-- Opening Marker --
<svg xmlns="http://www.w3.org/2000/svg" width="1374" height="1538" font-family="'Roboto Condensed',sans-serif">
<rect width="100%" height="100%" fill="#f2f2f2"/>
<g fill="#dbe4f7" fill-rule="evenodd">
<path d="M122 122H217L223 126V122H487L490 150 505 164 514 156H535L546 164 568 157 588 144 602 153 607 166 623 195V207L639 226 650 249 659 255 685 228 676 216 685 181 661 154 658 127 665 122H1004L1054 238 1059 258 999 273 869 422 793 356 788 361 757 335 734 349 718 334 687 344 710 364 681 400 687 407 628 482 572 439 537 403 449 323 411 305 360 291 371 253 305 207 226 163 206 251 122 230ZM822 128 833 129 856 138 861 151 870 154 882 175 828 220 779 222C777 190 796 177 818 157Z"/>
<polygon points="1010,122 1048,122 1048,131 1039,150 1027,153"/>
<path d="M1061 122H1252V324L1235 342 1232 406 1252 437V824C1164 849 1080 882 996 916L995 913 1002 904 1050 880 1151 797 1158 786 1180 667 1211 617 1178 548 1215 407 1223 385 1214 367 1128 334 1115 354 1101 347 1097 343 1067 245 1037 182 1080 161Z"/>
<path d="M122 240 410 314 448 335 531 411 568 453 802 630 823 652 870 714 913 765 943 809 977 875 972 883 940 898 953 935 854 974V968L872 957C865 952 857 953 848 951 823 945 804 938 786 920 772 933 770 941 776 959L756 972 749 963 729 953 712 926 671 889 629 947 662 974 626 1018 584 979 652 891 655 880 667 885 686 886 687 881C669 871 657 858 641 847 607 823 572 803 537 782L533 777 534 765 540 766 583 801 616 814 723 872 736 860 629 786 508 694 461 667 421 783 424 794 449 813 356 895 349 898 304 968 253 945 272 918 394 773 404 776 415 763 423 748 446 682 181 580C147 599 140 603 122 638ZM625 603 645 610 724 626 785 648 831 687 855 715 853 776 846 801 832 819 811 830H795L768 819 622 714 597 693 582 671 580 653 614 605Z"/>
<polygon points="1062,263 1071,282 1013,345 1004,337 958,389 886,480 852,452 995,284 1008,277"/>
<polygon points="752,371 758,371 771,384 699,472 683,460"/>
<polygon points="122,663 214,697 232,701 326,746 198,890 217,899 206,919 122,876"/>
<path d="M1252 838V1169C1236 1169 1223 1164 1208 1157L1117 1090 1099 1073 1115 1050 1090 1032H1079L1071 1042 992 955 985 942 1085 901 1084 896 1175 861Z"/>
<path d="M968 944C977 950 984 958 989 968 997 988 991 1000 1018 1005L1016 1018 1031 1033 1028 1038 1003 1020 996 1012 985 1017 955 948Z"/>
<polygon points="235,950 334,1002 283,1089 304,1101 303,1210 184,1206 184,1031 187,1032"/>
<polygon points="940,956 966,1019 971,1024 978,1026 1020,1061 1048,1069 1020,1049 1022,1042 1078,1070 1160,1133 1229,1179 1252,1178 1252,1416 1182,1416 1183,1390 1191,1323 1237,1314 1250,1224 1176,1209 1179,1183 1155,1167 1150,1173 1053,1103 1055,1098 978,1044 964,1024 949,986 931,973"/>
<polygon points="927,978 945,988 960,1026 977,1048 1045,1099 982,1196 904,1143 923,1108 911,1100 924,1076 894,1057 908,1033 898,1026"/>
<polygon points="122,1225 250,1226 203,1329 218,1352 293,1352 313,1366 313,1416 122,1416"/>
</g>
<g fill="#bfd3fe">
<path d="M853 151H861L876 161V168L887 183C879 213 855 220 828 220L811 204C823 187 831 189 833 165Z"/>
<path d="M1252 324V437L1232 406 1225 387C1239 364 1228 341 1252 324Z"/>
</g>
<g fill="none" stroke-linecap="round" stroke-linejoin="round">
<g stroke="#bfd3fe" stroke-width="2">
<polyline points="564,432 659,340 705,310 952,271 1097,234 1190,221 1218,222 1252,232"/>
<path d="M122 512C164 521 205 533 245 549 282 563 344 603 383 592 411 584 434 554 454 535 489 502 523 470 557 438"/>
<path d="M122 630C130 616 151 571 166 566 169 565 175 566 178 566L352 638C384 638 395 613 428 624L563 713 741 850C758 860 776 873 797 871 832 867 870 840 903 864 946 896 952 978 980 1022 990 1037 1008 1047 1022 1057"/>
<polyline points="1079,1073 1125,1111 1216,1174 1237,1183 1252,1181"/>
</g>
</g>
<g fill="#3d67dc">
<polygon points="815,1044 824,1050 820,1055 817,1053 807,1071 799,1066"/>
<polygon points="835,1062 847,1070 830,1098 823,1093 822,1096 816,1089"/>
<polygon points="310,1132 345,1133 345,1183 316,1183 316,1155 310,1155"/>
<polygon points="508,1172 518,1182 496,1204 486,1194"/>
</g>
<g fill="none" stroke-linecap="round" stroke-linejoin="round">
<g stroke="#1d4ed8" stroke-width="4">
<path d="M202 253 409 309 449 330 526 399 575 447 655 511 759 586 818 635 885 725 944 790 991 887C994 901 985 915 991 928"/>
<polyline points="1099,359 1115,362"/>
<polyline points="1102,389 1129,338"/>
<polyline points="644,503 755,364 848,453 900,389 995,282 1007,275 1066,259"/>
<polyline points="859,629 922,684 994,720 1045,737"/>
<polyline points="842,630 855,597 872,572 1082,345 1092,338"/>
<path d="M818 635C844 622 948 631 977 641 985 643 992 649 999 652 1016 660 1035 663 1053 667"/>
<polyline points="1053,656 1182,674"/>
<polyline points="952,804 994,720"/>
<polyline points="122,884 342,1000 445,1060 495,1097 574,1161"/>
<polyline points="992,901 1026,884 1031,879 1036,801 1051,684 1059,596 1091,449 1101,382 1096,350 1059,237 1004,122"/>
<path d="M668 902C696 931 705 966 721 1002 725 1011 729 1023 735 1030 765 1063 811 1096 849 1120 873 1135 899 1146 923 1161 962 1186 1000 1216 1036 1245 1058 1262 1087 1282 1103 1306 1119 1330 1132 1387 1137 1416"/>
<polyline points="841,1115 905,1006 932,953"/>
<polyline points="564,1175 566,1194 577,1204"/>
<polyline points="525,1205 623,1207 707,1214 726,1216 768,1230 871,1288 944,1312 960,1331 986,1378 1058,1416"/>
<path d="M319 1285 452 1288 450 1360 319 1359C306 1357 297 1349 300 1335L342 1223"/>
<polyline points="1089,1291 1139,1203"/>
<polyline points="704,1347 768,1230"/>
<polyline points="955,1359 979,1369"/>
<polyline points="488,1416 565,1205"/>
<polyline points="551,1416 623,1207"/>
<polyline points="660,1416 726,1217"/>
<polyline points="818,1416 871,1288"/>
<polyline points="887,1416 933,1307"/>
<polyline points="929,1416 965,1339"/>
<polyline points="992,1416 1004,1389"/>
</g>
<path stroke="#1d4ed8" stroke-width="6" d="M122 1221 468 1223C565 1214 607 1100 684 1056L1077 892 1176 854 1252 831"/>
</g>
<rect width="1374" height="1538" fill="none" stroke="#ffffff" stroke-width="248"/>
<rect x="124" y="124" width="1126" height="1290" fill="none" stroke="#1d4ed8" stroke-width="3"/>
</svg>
-- Closing Marker --
Could every record be printed again exactly as it reads?

▸ TASK RESPONSE
<svg xmlns="http://www.w3.org/2000/svg" width="1374" height="1538" font-family="'Roboto Condensed',sans-serif">
<rect width="100%" height="100%" fill="#f2f2f2"/>
<g fill="#dbe4f7" fill-rule="evenodd">
<path d="M122 122H217L223 126V122H487L490 150 505 164 514 156H535L546 164 568 157 588 144 602 153 607 166 623 195V207L639 226 650 249 659 255 685 228 676 216 685 181 661 154 658 127 665 122H1004L1054 238 1059 258 999 273 869 422 793 356 788 361 757 335 734 349 718 334 687 344 710 364 681 400 687 407 628 482 572 439 537 403 449 323 411 305 360 291 371 253 305 207 226 163 206 251 122 230ZM822 128 833 129 856 138 861 151 870 154 882 175 828 220 779 222C777 190 796 177 818 157Z"/>
<polygon points="1010,122 1048,122 1048,131 1039,150 1027,153"/>
<path d="M1061 122H1252V324L1235 342 1232 406 1252 437V824C1164 849 1080 882 996 916L995 913 1002 904 1050 880 1151 797 1158 786 1180 667 1211 617 1178 548 1215 407 1223 385 1214 367 1128 334 1115 354 1101 347 1097 343 1067 245 1037 182 1080 161Z"/>
<path d="M122 240 410 314 448 335 531 411 568 453 802 630 823 652 870 714 913 765 943 809 977 875 972 883 940 898 953 935 854 974V968L872 957C865 952 857 953 848 951 823 945 804 938 786 920 772 933 770 941 776 959L756 972 749 963 729 953 712 926 671 889 629 947 662 974 626 1018 584 979 652 891 655 880 667 885 686 886 687 881C669 871 657 858 641 847 607 823 572 803 537 782L533 777 534 765 540 766 583 801 616 814 723 872 736 860 629 786 508 694 461 667 421 783 424 794 449 813 356 895 349 898 304 968 253 945 272 918 394 773 404 776 415 763 423 748 446 682 181 580C147 599 140 603 122 638ZM625 603 645 610 724 626 785 648 831 687 855 715 853 776 846 801 832 819 811 830H795L768 819 622 714 597 693 582 671 580 653 614 605Z"/>
<polygon points="1062,263 1071,282 1013,345 1004,337 958,389 886,480 852,452 995,284 1008,277"/>
<polygon points="752,371 758,371 771,384 699,472 683,460"/>
<polygon points="122,663 214,697 232,701 326,746 198,890 217,899 206,919 122,876"/>
<path d="M1252 838V1169C1236 1169 1223 1164 1208 1157L1117 1090 1099 1073 1115 1050 1090 1032H1079L1071 1042 992 955 985 942 1085 901 1084 896 1175 861Z"/>
<path d="M968 944C977 950 984 958 989 968 997 988 991 1000 1018 1005L1016 1018 1031 1033 1028 1038 1003 1020 996 1012 985 1017 955 948Z"/>
<polygon points="235,950 334,1002 283,1089 304,1101 303,1210 184,1206 184,1031 187,1032"/>
<polygon points="940,956 966,1019 971,1024 978,1026 1020,1061 1048,1069 1020,1049 1022,1042 1078,1070 1160,1133 1229,1179 1252,1178 1252,1416 1182,1416 1183,1390 1191,1323 1237,1314 1250,1224 1176,1209 1179,1183 1155,1167 1150,1173 1053,1103 1055,1098 978,1044 964,1024 949,986 931,973"/>
<polygon points="927,978 945,988 960,1026 977,1048 1045,1099 982,1196 904,1143 923,1108 911,1100 924,1076 894,1057 908,1033 898,1026"/>
<polygon points="122,1225 250,1226 203,1329 218,1352 293,1352 313,1366 313,1416 122,1416"/>
</g>
<g fill="#bfd3fe">
<path d="M853 151H861L876 161V168L887 183C879 213 855 220 828 220L811 204C823 187 831 189 833 165Z"/>
<path d="M1252 324V437L1232 406 1225 387C1239 364 1228 341 1252 324Z"/>
</g>
<g fill="none" stroke-linecap="round" stroke-linejoin="round">
<g stroke="#bfd3fe" stroke-width="2">
<polyline points="564,432 659,340 705,310 952,271 1097,234 1190,221 1218,222 1252,232"/>
<path d="M122 512C164 521 205 533 245 549 282 563 344 603 383 592 411 584 434 554 454 535 489 502 523 470 557 438"/>
<path d="M122 630C130 616 151 571 166 566 169 565 175 566 178 566L352 638C384 638 395 613 428 624L563 713 741 850C758 860 776 873 797 871 832 867 870 840 903 864 946 896 952 978 980 1022 990 1037 1008 1047 1022 1057"/>
<polyline points="1079,1073 1125,1111 1216,1174 1237,1183 1252,1181"/>
</g>
</g>
<g fill="#3d67dc">
<polygon points="815,1044 824,1050 820,1055 817,1053 807,1071 799,1066"/>
<polygon points="835,1062 847,1070 830,1098 823,1093 822,1096 816,1089"/>
<polygon points="310,1132 345,1133 345,1183 316,1183 316,1155 310,1155"/>
<polygon points="508,1172 518,1182 496,1204 486,1194"/>
</g>
<g fill="none" stroke-linecap="round" stroke-linejoin="round">
<g stroke="#1d4ed8" stroke-width="4">
<path d="M202 253 409 309 449 330 526 399 575 447 655 511 759 586 818 635 885 725 944 790 991 887C994 901 985 915 991 928"/>
<polyline points="1099,359 1115,362"/>
<polyline points="1102,389 1129,338"/>
<polyline points="644,503 755,364 848,453 900,389 995,282 1007,275 1066,259"/>
<polyline points="859,629 922,684 994,720 1045,737"/>
<polyline points="842,630 855,597 872,572 1082,345 1092,338"/>
<path d="M818 635C844 622 948 631 977 641 985 643 992 649 999 652 1016 660 1035 663 1053 667"/>
<polyline points="1053,656 1182,674"/>
<polyline points="952,804 994,720"/>
<polyline points="122,884 342,1000 445,1060 495,1097 574,1161"/>
<polyline points="992,901 1026,884 1031,879 1036,801 1051,684 1059,596 1091,449 1101,382 1096,350 1059,237 1004,122"/>
<path d="M668 902C696 931 705 966 721 1002 725 1011 729 1023 735 1030 765 1063 811 1096 849 1120 873 1135 899 1146 923 1161 962 1186 1000 1216 1036 1245 1058 1262 1087 1282 1103 1306 1119 1330 1132 1387 1137 1416"/>
<polyline points="841,1115 905,1006 932,953"/>
<polyline points="564,1175 566,1194 577,1204"/>
<polyline points="525,1205 623,1207 707,1214 726,1216 768,1230 871,1288 944,1312 960,1331 986,1378 1058,1416"/>
<path d="M319 1285 452 1288 450 1360 319 1359C306 1357 297 1349 300 1335L342 1223"/>
<polyline points="1089,1291 1139,1203"/>
<polyline points="704,1347 768,1230"/>
<polyline points="955,1359 979,1369"/>
<polyline points="488,1416 565,1205"/>
<polyline points="551,1416 623,1207"/>
<polyline points="660,1416 726,1217"/>
<polyline points="818,1416 871,1288"/>
<polyline points="887,1416 933,1307"/>
<polyline points="929,1416 965,1339"/>
<polyline points="992,1416 1004,1389"/>
</g>
<path stroke="#1d4ed8" stroke-width="6" d="M122 1221 468 1223C565 1214 607 1100 684 1056L1077 892 1176 854 1252 831"/>
</g>
<rect width="1374" height="1538" fill="none" stroke="#ffffff" stroke-width="248"/>
<rect x="124" y="124" width="1126" height="1290" fill="none" stroke="#1d4ed8" stroke-width="3"/>
</svg>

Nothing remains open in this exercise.